潮騒
こんな日は、正常なんかじゃいられなくなる。


酒を飲んで、とにかく全てを振り払ってしまいたかった。


そんなところもまた、あたしとお母さんは似ているのだけれど。


ヒートアップした客があたしにイッキを促してきて、その勝負に勝てば、新しいボトルを卸してくれる、というものだ。


その卓だけで、続けざまに5杯。


さらに他の卓でも勧められるままに飲み、閉店した頃には、あたしはろくに歩くことさえ出来なくなっていた。

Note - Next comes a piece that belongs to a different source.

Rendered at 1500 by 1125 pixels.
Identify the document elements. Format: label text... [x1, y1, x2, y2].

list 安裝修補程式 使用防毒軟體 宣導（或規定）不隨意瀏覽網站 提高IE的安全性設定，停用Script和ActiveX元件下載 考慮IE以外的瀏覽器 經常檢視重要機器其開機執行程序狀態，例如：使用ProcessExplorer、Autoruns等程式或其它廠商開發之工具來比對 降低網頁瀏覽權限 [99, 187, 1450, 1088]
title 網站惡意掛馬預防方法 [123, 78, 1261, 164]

けれど売り上げが全てのこの店では、そんなことを咎める人間なんているはずもない。


この街を代表する店とは名ばかりの、えげつないだけのスタッフの集まり。


ろくなもんじゃない店の、ろくなもんじゃないナンバーワンのあたし。


笑いさえ込み上げてくる。



「ルカさん、お疲れ様っす。」


ソファーにうずくまるあたしに近付いてくる、担当の黒服。



「今日すごかったっすね、一晩でこんくらい稼いじゃいましたよ。」


彼は本日のあたしの売り上げを指で示してくれるが、正直邪魔だからどこかに消えてほしいというのが本音だ。


こめかみを押さえ、ため息を混じらせた。



「良かったね、アンタも嬉しいでしょ。」


けれども嫌味さえも、彼のにんまり顔は崩せない。


キャストにはそれぞれ担当というものがいて、女の子の売り上げによって、彼らはバックを得る仕組みだ。


そんなコイツも、今やあたしのおかげでホール長にまで登り詰めた。